EXTRACTED TEXT ->
Saturday, October 18, 2014

Theatre of Dreams in the Northern Capital

As published in the Bangkok Post
October 14th, 2014

Promises of an exotic cultural experience amid the street-side hawkers of historic Chang Klan Road, home of Chiang Mai’s Night Bazaar, fall well short of expectations. Today, the scene among this shopping zone differs little from a half dozen such sites across the country. For a growing city which relies heavily on its unique historic identity as a main selling point, Chiang Mai’s Night Bazaar leaves much to be desired.

But the promised intrigue of the Night Bazaar is not without historic precedent. At the street’s southeast corner, a relic of Chang Klan Road’s storied past stands obscured from view beneath a veil of visually polluting vinyl billboards. If those adverts were ever peeled back the Night Bazaar would get a peek at the Saeng Tawan Theatre, Chiang Mai’s grandest ever movie theatre.

Built in 1978 – at the tail end of Thailand’s mid-century movie palace construction boom – the Saeng Tawan was the fourth and final movie theatre contracted by Chao Chaisuriwongse na Chiang Mai, a descendant of Chiang Mai’s royal household who fashioned himself into the city’s primary cinema benefactor. Chao Chaisuriwongse commissioned the Saeng Tawan to be the most luxurious of his quartet of theatres, all of which were located to the east of the old city walls.

DATA UNDER STUDY ->
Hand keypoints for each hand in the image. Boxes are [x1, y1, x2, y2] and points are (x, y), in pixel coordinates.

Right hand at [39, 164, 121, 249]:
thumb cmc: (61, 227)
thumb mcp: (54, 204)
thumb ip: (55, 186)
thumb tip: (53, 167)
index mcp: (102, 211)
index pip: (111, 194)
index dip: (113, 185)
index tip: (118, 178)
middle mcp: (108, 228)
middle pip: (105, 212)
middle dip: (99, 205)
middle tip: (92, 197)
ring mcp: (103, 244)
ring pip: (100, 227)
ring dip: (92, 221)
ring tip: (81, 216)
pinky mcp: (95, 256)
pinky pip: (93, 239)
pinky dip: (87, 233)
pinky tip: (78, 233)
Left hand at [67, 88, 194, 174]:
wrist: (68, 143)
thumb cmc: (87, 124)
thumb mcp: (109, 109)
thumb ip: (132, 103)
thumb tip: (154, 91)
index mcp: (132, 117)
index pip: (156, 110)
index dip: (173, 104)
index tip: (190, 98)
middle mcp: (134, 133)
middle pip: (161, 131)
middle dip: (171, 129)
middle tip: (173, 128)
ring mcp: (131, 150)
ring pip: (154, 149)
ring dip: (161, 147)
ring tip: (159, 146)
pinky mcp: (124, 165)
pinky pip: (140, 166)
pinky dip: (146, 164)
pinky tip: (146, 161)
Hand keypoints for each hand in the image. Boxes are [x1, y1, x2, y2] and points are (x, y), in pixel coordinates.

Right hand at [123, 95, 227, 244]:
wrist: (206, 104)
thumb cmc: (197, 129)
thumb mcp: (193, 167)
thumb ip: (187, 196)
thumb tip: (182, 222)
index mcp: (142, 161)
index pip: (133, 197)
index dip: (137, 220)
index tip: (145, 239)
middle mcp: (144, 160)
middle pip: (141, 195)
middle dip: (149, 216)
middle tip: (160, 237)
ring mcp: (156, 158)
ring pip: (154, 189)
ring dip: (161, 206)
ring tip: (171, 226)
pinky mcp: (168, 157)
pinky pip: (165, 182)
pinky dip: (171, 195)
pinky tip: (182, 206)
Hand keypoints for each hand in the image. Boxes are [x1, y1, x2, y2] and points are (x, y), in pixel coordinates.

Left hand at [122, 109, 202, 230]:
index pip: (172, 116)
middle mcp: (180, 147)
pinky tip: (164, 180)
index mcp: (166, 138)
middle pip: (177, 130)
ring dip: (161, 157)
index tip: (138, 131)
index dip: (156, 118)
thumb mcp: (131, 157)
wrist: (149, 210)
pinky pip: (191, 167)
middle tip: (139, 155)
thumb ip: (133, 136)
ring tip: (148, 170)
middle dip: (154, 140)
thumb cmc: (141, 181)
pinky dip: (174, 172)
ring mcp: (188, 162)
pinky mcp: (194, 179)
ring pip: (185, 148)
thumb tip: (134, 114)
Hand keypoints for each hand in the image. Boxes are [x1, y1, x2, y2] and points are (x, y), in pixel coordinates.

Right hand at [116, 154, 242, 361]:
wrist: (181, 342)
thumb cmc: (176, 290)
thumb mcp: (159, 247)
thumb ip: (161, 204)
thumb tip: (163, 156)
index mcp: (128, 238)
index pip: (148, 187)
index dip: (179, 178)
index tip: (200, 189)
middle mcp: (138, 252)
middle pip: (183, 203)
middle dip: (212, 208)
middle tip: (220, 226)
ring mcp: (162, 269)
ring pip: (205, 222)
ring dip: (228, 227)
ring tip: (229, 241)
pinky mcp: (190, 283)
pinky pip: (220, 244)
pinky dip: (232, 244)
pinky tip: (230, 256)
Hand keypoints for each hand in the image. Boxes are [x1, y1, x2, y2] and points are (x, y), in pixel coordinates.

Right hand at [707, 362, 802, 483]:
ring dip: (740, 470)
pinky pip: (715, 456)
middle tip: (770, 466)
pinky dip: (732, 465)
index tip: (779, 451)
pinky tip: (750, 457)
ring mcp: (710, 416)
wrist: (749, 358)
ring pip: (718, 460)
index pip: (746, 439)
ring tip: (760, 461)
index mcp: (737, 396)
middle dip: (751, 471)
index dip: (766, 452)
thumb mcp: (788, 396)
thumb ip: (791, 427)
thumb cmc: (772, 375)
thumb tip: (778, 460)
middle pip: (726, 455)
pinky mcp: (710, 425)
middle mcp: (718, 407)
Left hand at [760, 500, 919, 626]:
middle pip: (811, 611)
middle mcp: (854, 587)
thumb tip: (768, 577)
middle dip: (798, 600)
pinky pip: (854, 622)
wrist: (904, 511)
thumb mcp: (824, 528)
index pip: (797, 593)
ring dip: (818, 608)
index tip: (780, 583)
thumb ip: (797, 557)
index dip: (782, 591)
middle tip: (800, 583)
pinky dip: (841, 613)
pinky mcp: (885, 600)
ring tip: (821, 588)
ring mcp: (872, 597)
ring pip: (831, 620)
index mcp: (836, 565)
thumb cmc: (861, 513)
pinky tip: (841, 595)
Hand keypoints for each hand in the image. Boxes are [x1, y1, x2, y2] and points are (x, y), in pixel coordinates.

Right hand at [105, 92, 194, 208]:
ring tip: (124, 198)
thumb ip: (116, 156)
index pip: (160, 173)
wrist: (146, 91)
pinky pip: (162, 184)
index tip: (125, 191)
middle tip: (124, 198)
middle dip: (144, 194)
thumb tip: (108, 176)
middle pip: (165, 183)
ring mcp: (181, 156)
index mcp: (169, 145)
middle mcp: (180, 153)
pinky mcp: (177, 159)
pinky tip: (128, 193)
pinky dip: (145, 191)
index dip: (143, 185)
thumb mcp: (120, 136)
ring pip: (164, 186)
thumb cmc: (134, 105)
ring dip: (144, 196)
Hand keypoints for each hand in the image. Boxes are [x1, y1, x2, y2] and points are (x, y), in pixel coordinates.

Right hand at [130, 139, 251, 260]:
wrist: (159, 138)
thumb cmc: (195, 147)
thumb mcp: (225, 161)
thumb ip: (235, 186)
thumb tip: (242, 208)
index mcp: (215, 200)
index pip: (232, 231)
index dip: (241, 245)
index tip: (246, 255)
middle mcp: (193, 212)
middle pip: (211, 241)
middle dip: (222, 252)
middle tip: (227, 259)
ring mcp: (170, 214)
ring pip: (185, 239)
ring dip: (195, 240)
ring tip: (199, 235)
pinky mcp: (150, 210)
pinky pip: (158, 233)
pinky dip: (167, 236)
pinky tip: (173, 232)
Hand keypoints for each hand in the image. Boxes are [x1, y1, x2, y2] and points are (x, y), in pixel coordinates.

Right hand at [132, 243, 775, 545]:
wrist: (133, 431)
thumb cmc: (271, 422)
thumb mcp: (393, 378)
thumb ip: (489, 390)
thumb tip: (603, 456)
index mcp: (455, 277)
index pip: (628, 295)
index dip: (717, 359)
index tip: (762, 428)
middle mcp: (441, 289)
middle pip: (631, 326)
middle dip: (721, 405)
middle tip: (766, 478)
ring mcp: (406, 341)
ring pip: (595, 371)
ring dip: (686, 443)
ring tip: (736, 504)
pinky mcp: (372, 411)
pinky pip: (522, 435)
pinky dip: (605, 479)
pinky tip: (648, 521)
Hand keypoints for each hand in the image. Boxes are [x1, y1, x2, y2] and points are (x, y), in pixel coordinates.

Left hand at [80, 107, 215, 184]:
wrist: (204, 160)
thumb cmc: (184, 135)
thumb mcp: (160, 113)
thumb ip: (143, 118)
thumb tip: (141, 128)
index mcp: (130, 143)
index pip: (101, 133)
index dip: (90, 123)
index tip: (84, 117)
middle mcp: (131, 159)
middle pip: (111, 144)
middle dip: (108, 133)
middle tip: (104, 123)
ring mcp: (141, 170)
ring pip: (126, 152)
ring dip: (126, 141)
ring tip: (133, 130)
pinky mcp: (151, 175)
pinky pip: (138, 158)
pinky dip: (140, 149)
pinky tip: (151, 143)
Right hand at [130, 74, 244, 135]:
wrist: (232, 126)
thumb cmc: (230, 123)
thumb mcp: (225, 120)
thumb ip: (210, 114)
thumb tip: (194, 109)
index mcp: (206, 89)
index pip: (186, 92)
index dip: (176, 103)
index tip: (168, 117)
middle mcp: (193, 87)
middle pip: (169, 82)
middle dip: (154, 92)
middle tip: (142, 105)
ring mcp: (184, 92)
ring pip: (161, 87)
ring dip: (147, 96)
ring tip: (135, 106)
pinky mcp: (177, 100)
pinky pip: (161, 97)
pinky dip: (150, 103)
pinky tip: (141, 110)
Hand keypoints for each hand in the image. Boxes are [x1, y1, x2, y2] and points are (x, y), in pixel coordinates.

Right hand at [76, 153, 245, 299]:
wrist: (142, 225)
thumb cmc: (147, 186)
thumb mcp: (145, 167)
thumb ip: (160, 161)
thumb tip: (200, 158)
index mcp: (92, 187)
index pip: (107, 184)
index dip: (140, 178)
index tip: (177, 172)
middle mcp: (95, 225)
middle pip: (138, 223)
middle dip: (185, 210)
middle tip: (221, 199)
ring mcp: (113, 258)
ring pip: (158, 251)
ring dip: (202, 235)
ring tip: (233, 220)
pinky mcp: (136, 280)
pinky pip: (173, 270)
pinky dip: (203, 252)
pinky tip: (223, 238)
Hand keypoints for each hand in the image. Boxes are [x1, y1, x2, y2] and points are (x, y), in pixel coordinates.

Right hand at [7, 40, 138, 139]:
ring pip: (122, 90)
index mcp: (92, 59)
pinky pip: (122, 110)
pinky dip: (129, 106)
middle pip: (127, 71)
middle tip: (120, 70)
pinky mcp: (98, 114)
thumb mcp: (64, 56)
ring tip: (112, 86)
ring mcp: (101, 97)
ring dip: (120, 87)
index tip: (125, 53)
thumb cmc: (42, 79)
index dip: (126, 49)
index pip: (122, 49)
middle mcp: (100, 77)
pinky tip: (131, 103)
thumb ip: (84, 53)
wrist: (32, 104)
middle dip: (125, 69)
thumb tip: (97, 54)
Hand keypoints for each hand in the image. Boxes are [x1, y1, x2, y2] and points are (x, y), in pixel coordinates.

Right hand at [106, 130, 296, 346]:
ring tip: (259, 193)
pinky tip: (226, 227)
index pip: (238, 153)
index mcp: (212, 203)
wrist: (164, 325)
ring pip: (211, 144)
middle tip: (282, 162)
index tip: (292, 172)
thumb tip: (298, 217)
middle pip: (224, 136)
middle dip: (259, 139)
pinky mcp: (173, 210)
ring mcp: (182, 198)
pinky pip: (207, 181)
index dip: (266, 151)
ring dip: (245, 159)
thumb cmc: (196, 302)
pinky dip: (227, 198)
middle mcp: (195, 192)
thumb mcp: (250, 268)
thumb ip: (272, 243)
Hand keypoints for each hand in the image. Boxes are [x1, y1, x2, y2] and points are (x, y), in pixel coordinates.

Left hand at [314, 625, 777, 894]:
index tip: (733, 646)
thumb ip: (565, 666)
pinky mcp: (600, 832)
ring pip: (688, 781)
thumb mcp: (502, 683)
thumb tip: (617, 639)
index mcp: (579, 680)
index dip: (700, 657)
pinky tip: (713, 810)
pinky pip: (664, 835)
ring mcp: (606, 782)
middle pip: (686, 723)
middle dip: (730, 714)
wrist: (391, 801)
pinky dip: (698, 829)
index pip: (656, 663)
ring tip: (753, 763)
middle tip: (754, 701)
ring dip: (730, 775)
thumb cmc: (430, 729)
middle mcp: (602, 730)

REQUIRED TASKS ->
a. According to the Chiang Mai theatre article, in what year was the Saeng Tawan Theatre built?
b. Carry on writing the Chiang Mai theatre article, starting right after its final sentence.

RESULTS FOR THE EXERCISE ->
a. 1978

b.
The site chosen for the Saeng Tawan was the 4-way junction of Chang Klan and Sri Donchai roads, today marking the informal southern boundary of the Night Bazaar area. Local architect Aj. Chulathat Kitibutr, now internationally known for combining the best of traditional Thai architecture with the comforts of modernism, was contracted for the design.

Aj. Chulathat faced the Saeng Tawan at a 45 degree angle to the intersection. Doing so allowed the theater’s elegant fa├žade, featuring an intricate terracotta tile mosaic depicting Chiang Mai’s history, to be seen clearly from the two bisecting streets. Upon completion the Saeng Tawan Theatre became a figurative masthead of the upper Chang Klan Road corridor

Like the majority of stand-alone movie theatres in Thailand, if not the world over, the waning years of the 20th century were not kind to the Saeng Tawan. A proliferation of home entertainment systems – TV’s, VCR’s, and karaoke machines –  combined with an increase in car ownership among locals, made trips to a pedestrian-oriented movie theater that didn’t provide much parking less appealing, if not altogether inconvenient.

By the late 1990’s, Chiang Mai had become home to two sizable shopping malls, both of which were able to attract the city’s auto-centric consumer base with secured parking garages. Once inside, shoppers had the added option of seeing a movie at the seven-screen multiplex theatre that accompanied each of the newfangled malls.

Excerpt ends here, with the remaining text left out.